Textile waste: putting a solution to a worldwide problem
Do you know what happens to your used clothes?
According to the report by Ellen MacArthur Foundation and Circular Fibers Initiative from 2017, entitled "A New Textiles Economy: Redesigning Fashion's Future", around 48 million tonnes of clothing are disposed of every year. The worst thing: most of it is not leveraged for new use. Instead, 73% to 85% of the world's clothing that is disposed is directly landfilled or incinerated, leading to mountains of textile trash accumulating in several parts of the world: India, Pakistan, Ghana, and more recently Chile's desert Atacama. Moreover, textile products can take up to 200 years to fully decompose. With the overproduction of clothing and our fashion habits of buying and throwing away, these gigantic mountains are only getting bigger and bigger. This is known as the textile waste crisis, and it is accelerating.
While most stakeholders in the fashion industry see it as trash, some see circular solutions. Here at Recover™, we see textile waste as a valuable resource, still full of possibilities. The Recover™ process falls under mechanical recycling of textile waste. Through our complex proprietary system, we are able to process textile waste and shred it back into maximum quality fiber. Recover™ creates long-lasting, high-value products in each successive generation, allowing the industry to re-incorporate part of the waste into the production process, helping to close the loop on fashion.
At Recover™, we recycle three categories of textile waste: post- industrial, pre-consumer and post-consumer. This is how we define these different classes of waste:
Post-industrial textile waste
Post-industrial textile waste refers to the textile fabric excess that is generated during garment manufacturing processes, also called clips or scraps. This type of waste can be generated at any point of the production process and is often the "cleanest" type of textile to recycle, as it has no elements like zippers or buttons that need to be removed.
Pre-consumer textile waste
Pre-consumer textile waste are finished garments that could not be sold or used. These can be faulty goods or overstock for example. This type of textile waste is mostly generated by overproduction. The industry overproduces fashion items, some of it go directly to landfill if they are not sold before the end of the season. This type of textile waste can be reduced by on demand planning of production, selling overstock through outlets or banning the destruction of overstock on national level.
Post consumer textile waste
Post-consumer is the last classification of textile waste. These are garments that have been worn and disposed of by the end-user. At Recover™, we only recycle the fraction of garments that are not suitable for re-use and that meet our technical specifications.
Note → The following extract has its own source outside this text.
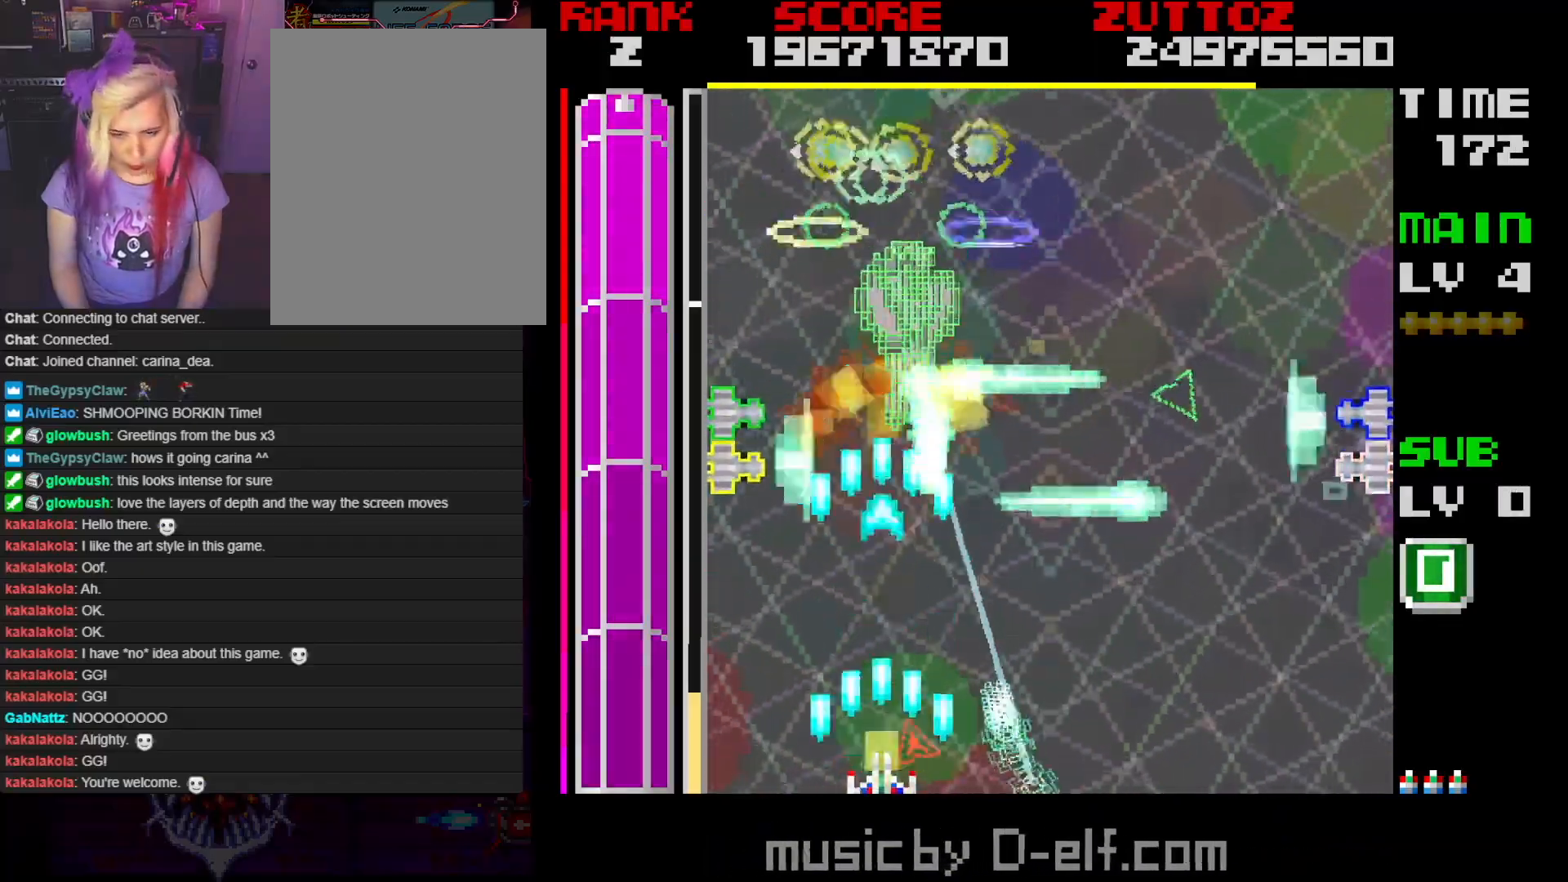
{"buttons": ["A", "DPAD_DOWN", "DPAD_RIGHT"], "events": [[317, "DPAD_RIGHT", "down"], [467, "DPAD_DOWN", "down"]]}
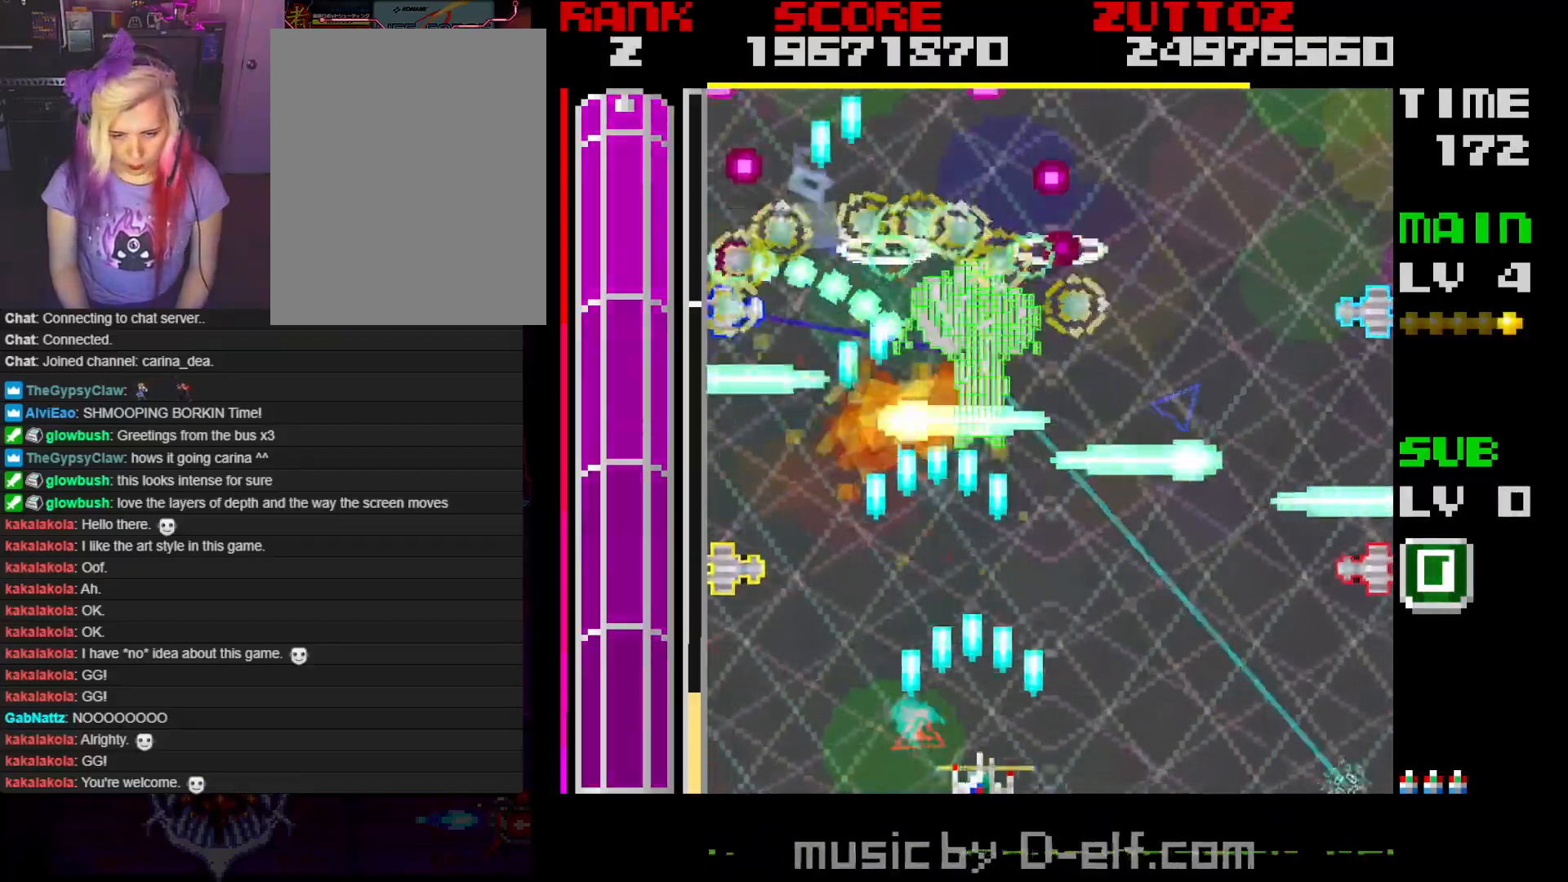
{"buttons": ["A"], "events": [[50, "DPAD_RIGHT", "up"], [67, "DPAD_DOWN", "up"], [217, "DPAD_DOWN", "down"], [217, "DPAD_RIGHT", "down"], [300, "DPAD_RIGHT", "up"], [333, "DPAD_DOWN", "up"]]}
To avoid generating the latter, before getting rid of your clothes, try to think: is it something I really need to throw away? Can it be something I will love again later? Can I give it to someone I know? Can I sell it? If the answer remains no, remember to properly donate your clothes to registered charities or drop them at your closest textile and clothing recycling point.
Who knows? They could end up in your closet again in a new form!